Data provided:
__________

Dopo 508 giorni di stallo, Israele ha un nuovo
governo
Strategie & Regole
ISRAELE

__________

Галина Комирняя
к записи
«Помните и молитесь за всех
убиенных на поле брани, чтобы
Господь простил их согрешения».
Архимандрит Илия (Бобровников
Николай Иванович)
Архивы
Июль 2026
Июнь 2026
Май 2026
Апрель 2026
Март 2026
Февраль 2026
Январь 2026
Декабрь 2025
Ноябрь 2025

__________

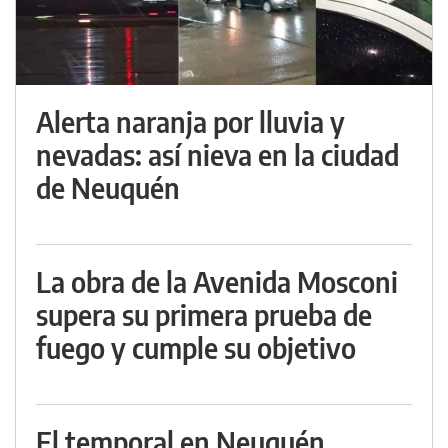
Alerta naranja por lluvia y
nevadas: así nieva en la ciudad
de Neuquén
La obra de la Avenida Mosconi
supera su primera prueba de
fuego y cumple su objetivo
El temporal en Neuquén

__________

The task: Rewrite the lines of the material above as a numbered list, from the line containing "Alerta naranja por lluvia y" up to and including the line containing "El temporal en Neuquén", leaving out any blank lines.

Task output:
1. Alerta naranja por lluvia y
2. nevadas: así nieva en la ciudad
3. de Neuquén
4. La obra de la Avenida Mosconi
5. supera su primera prueba de
6. fuego y cumple su objetivo
7. El temporal en Neuquén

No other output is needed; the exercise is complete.